Lyly émergea de ses pensées et s'excusa.
— Je suis pas le mec le plus intelligent du monde, mais je sais bien que ça a à voir avec Théo. Qu'est-ce qui se passe ?
— Je te l'ai dit, je suis sûre qu'il s'est battu, mais il ne veut pas en parler. Elle souffla. Je comprends, et je ne veux pas insister, à le forcer à parler. Mais... Tu te rends compte qu'il a préféré en parler avec la première psy que j'ai vu alors que moi il a refusé ?
— Ils sont amis, non ?
— Je n'en avais pas l'impression... Je sais qu'ils ont vécu quelque chose ensemble, du moins qu'ils se sont fréquentés... Mais je ne savais pas qu'il préférait lui parler plutôt qu'à moi... Elle soupira. Toutes les fois où je l'ai vu avec elle, il semblait mal à l'aise, tendu, alors quand je l'ai vu en pleine conversation vidéo je n'ai pas compris...
Chris réfléchit.
— Et qu'est-ce qu'ils disaient quand tu les as vu ? Qu'est-ce qu'il a dit quand tu l'as surpris ?
Lyly souffla sur une araignée qui venait de se poser sur la peau de son avant-bras droit.
— Il ne m'a pas vu. Quand j'ai remarqué qu'il était en vidéo avec elle, je me suis sentie conne... alors je suis partie. Elle le regarda. Tu penses que j'aurais dû rester ?
— Je pense rien du tout... Et qu'est-ce qu'ils disaient ? Tu as appris quelque chose ?
Elle haussa les épaules.
— Il disait qu'il n'avait pas vécu ça depuis longtemps, qu'il avait pété les plombs. Quand je suis partie elle était en train de lui dire que ce genre de chose arrivait, que le passé pouvait empiéter sur le présent, que certaines réactions étaient difficiles à éradiquer lorsque l'on n'était pas encore parvenu à passer à autre chose, à vivre en paix avec notre vécu.

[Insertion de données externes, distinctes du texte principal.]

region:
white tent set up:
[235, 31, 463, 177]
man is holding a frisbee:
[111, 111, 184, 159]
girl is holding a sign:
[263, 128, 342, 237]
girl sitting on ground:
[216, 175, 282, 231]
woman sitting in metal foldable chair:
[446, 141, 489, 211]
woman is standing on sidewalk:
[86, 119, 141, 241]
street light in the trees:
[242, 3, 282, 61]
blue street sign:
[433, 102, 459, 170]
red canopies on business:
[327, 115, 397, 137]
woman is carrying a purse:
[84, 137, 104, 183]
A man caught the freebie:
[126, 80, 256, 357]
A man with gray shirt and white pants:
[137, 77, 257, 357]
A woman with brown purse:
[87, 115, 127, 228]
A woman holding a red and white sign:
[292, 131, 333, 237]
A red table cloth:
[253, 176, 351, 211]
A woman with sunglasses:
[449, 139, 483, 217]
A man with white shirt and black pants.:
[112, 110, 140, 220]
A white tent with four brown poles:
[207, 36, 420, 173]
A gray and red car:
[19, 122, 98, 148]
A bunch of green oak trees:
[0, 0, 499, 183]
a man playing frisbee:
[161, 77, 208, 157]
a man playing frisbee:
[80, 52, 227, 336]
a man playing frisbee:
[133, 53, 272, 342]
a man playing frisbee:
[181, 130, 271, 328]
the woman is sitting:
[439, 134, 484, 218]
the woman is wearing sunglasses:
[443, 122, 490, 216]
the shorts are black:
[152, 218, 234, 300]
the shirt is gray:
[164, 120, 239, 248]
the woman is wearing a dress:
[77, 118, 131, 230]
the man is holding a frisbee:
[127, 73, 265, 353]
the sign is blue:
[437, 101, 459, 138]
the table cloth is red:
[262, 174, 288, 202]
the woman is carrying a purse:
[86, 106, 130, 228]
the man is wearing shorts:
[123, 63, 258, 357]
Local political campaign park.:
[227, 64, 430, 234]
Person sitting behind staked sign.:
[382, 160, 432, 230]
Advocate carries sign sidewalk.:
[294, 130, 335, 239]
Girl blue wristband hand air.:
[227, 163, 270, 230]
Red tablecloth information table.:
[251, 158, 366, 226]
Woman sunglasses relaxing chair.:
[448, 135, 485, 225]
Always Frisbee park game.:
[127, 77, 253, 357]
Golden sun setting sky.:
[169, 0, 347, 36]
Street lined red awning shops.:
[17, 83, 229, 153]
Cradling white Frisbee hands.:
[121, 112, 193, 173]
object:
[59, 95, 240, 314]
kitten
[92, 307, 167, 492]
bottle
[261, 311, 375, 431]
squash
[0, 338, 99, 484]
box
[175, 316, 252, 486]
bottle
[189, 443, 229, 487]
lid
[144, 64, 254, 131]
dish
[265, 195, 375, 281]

Chris acquiesça la tête et pressa l'épaule de Lyly afin de lui montrer son soutien.
— La meilleure chose à faire serait de lui parler. Mais je sais que tu le feras pas.
Lyly ricana nerveusement.
— C'est facile à dire, j'en suis conscient, mais faire des suppositions est la dernière des choses à faire. Surtout quand on est des spécialistes en mauvaises suppositions... Et je sais à quel point tu es une experte dans ce domaine. Alors, essaie de prendre sur toi et va le voir. Tu réfléchis trop. Laisse parler ton cœur et laisse deux minutes de côté ta raison.
— Il n'a pas voulu me parler Chris, il a préféré en parler à cette femme... alors qu'il reste avec elle, je ne veux pas me mettre sur leur chemin. C'est peut-être ce que je fais depuis le début, finalement. Je suis peut-être un frein à leur histoire... Il a fait son choix.
Chris tourna son regard vers Lyly, les sourcils froncés. Il paraissait offusqué.
— T'es complètement à l'ouest, mais complètement ! Bordel, Lyly, t'as déjà remarqué la façon dont il te regardait ? T'as déjà fait face à son regard ? Parce que putain, j'en ai vu des gens amoureux, mais lui, c'est un autre niveau.
Anne raccrocha et courut sur quelques mètres afin de rejoindre Lyly et Chris, ce qui mit brusquement fin à leur discussion.